水頭症は、脳内の圧力が異常に高まることによって、様々な神経症状を示す脳の病気です。何らかの原因により脳脊髄液が増えることで脳室が大きくなり、脳が圧迫されることによって起こります。
ワンちゃんが水頭症になると、頭部がドーム上に膨らんだり外腹側斜視になったりと、外見的にも変化が現れます。

<かかりやすい犬種>
■チワワ
■トイ・プードル
■パグ などの小型種・短頭種

特発性(真性)てんかん

てんかんとは、発作的に繰り返される全身性のけいれんや意識障害を主な症状とする脳疾患です。ワンちゃんが患うてんかんは、脳の構造には何も障害がないのに発作が起こる原因不明のものになります。
5歳齢になるまでみられないこともありますが、生後6ヶ月〜3歳の間に初めて発症することが多いようです。

<かかりやすい犬種>
■ゴールデンレトリバー
■コリー
■ジャーマン・シェパード・ドッグ
■セント・バーナード
■ビーグル
■ボクサー
■ミニチュアダックスフンド
■ラブラドール・レトリーバー

遺伝子検査で愛犬の病気を調べよう

ゴールデンレトリーバー
photo by Chiemsee2016

ここまで紹介してきた遺伝性疾患を減らすためには、発症しない犬同士、もしくは発症していない家系を選び、繁殖させることが最も有効です。実際に、スウェーデンではこの取り組みを行ったことで、股関節形成不全の有病率を13 年間で半数に減少させることに成功しています。
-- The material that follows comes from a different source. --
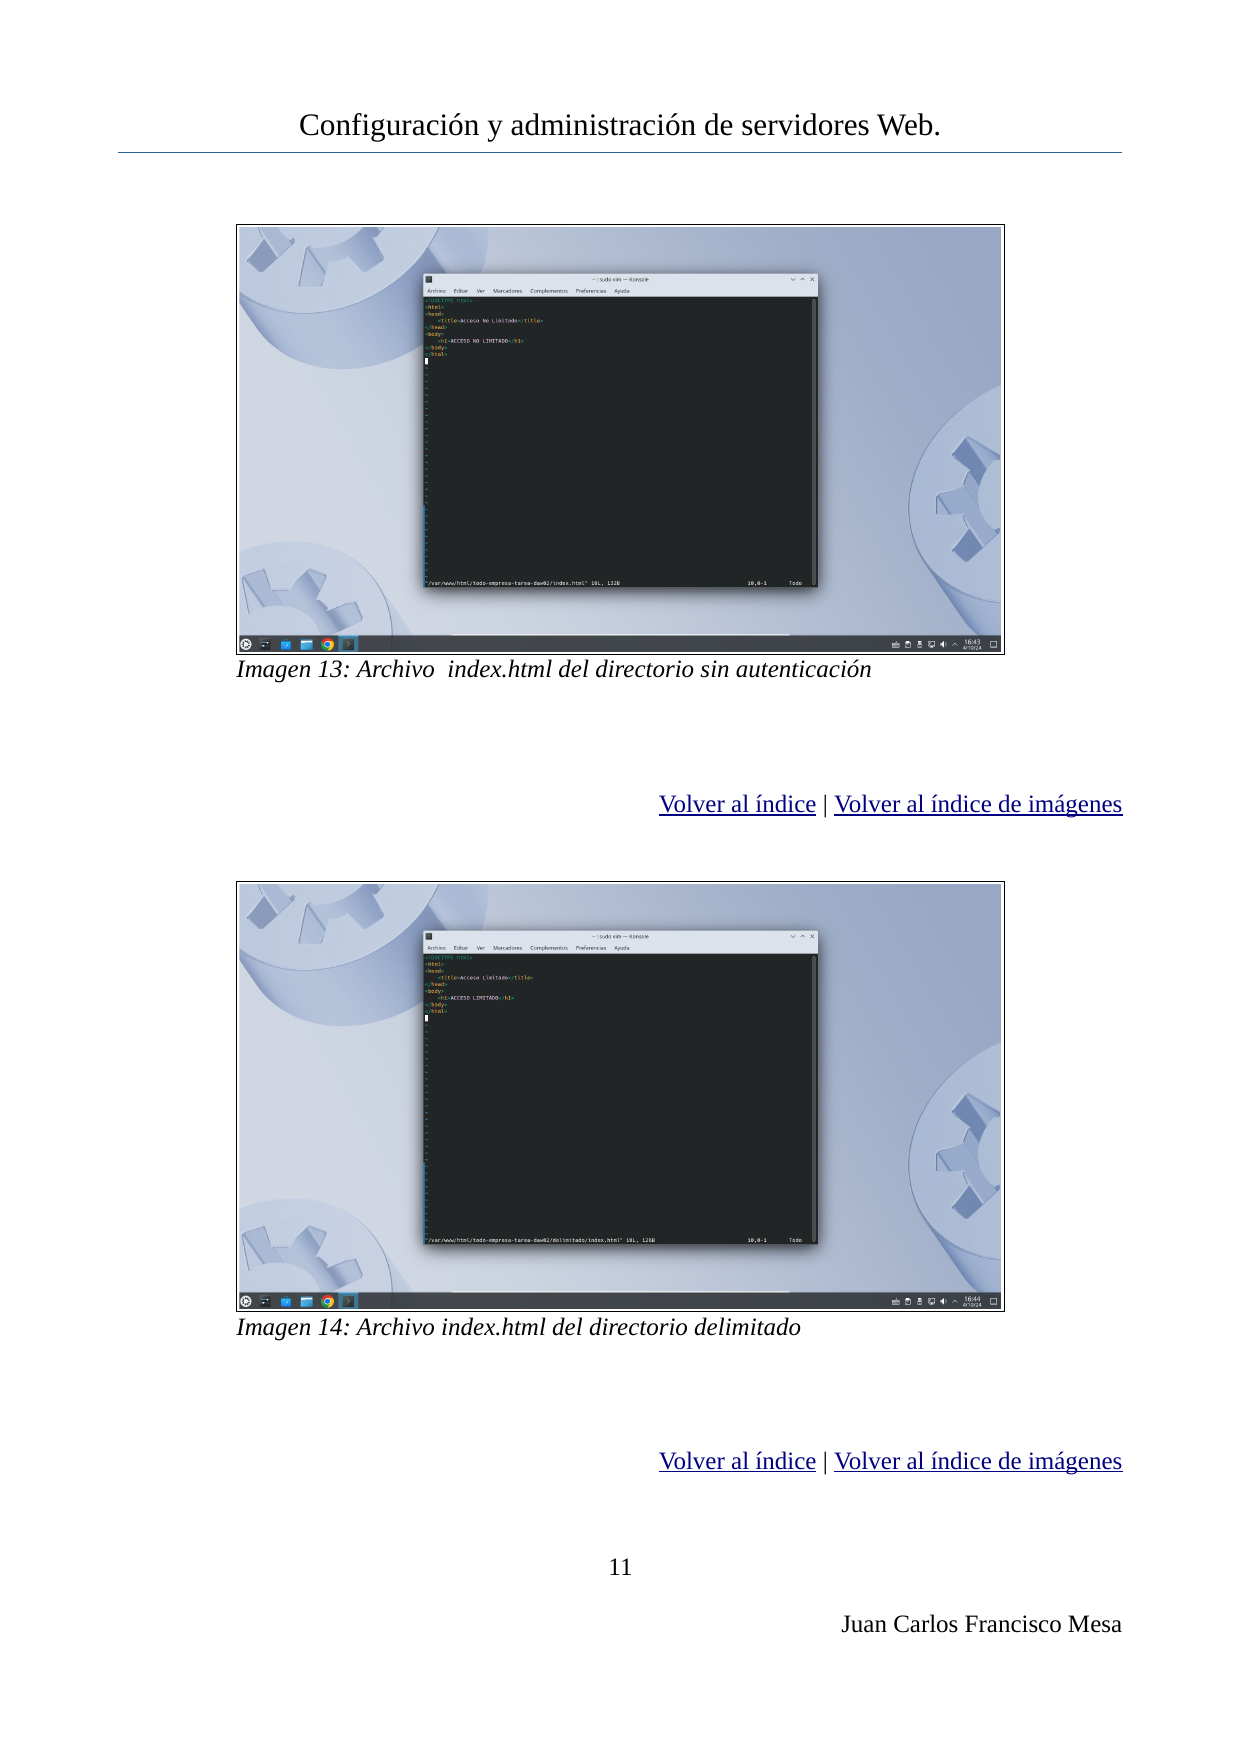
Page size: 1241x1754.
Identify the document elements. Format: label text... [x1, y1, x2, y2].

遺伝病はまだまだ分からないことが多い領域です。それでも検査することで、犬種ごとにかかりやすい遺伝子疾患の原因因子を保持しているかどうかは判明します。ワンちゃんはブリーダーによって親が選ばれ子が生まれるため、原因因子を持っているか分かれば、繁殖時のリスク低減が期待できるでしょう。

遺伝子検査について、詳しくはこちらのページで解説しています。ぜひご覧ください。

まとめ

空前のペットブームの裏で、日本は世界でも犬の遺伝子疾患が突出して多い国といわれています。
先天的に、何らかの異常を抱えて産まれてくる子犬は、全体の1~2%。この数字だけみれば、多くないように思われますが、問題なのはこのほとんどが一部の悪質な人間の手によって生み出されていることです。

国外に目を向けると、欧米では遺伝性疾患を減少させるための、遺伝子検査のデータ登録が行われています。日本でもこうした取り組みを始めることが、ワンちゃんと人間の良好な関係を築くために必要となるでしょう。